O relativo ao coerente
Quando eu vivia nos refúgios dos bares, gostava de olhar as pessoas, os bêbados com seus alinhares de conversa, com seus passos tontos sobre o chão sujo que caíam a cada virada de tragos, as moças a cada virada de corpos, a cada virada nos olhos em que os meus tramavam em seguir na solidão e no desaconchego que sentia. E o meu pensamento ia embora com as doses, ia embora e embora aos prantos sem consolo, sem nem se quer um rabo de saia no fim de noite. Rastejava aquele corpo ao insano deserto dos vagabundos. De dia acordava com ânsias, sem vontade de fazer coisa alguma. Uma vez ou outra saía dos meus confins atrás de alguma utilidade, um afazer, queria dinheiro, queria mulher, queria um baú de grana e um pacote de sexo de três dias. E por algum motivo, sorte, ou como eu gosto de contemplar, uma grande e inusitada chance, arranjei uma merreca de emprego em uma escola pública. Eu era zelador. Tomava conta de limpar banheiros melados de merda, de limpar o chão, as salas, puta que pariu. E ainda tinha as chaves, os chaveiros, os livros. Beber só nos fins de semana, isso por que uma vez cheguei a escola bêbado e aquela diretora de belos seios quase me mandou para rua. Só não me despediu por que mostrei para ela umas coisas em sua sala que a fez mudar de ideia repentinamente pessoalmente.
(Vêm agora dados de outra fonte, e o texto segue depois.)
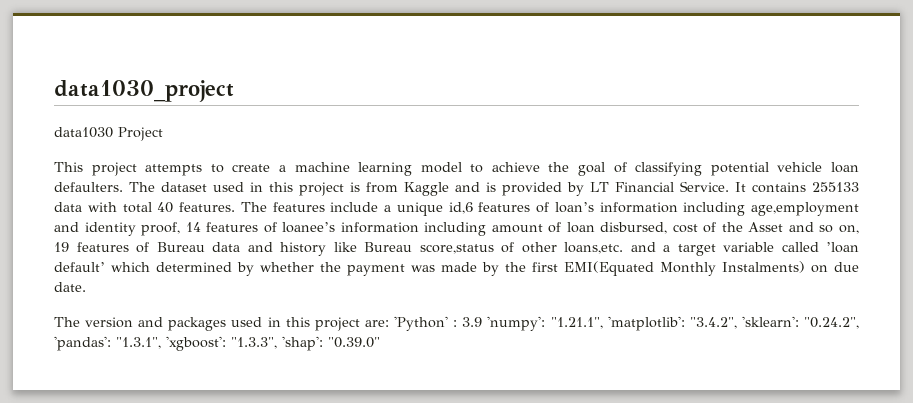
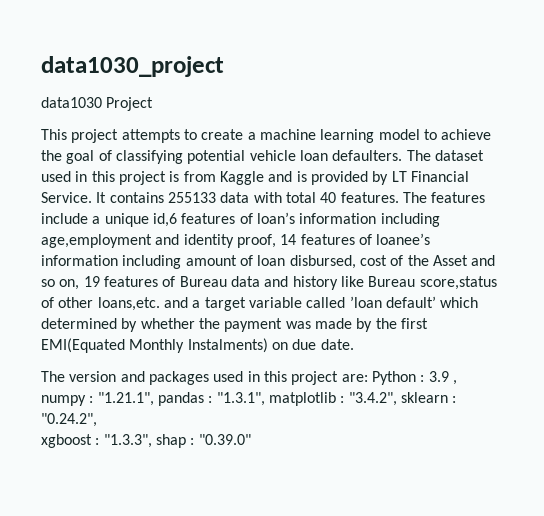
[394,316,449,331] 'Python' -> [371,371,416,385] Python
[487,316,860,331] [54,336,323,351] 'numpy': "1.21.1", 'matplotlib': "3.4.2", 'sklearn': "0.24.2", 'pandas': "1.3.1", 'xgboost': "1.3.3", 'shap': -> [452,380,457,385] [41,392,457,406] [41,413,97,427] [41,434,195,448] , numpy : "1.21.1", pandas : "1.3.1", matplotlib : "3.4.2", sklearn : "0.24.2", // xgboost : "1.3.3", shap :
Os alunos gostavam de minha presença. Passava nos corredores com aquele carrinho com utensílios de faxina e vários deles me conheciam por Jack. Outros me conheciam por Jack papa veia. Mas porra, a diretora não era tão velha assim e era gostosa. O trabalho até que não era lá tão mal e começava a gostar do serviço. Tanto do meu serviço para a escola, tanto para o meu serviço com a diretora. Era preciso passar meus dias naquela escola. Minha casa agora era ali. Não queria mais voltar para aquele velho imóvel lascado e fedido em que vivia. Tinha agora cama, comida e sexo de graça. Alguns de meus amigos perguntavam-me sobre o trabalho e eu dizia sempre a mesma coisa. Não tenho outra escolha, lá é bom, a diretora cuida de mim. Em um dia desses em que tudo pode ser o mesmo, você pode receber uma chamada para o bem da vida. Pode ser um tratamento quem sabe, uma mudança, tanto faz. Eu passei por algumas conclusões e cheguei a perto disso. Cabeças sem torneiras, sem papel, só com privadas cheias de restos fétidos. Talvez haja uma limpeza de vez quando, um desinfetante barato, meio vagabundo ou um desentupidor. Hei que agora só restam os desinfetantes e eu me pergunto sempre onde foi parar a bendita descarga. Não me achem louco, não tenho culpa se não entendem o mau cheiro culminando por aqui desde o ano de mil e alguma coisa. E talvez ninguém queira limpar.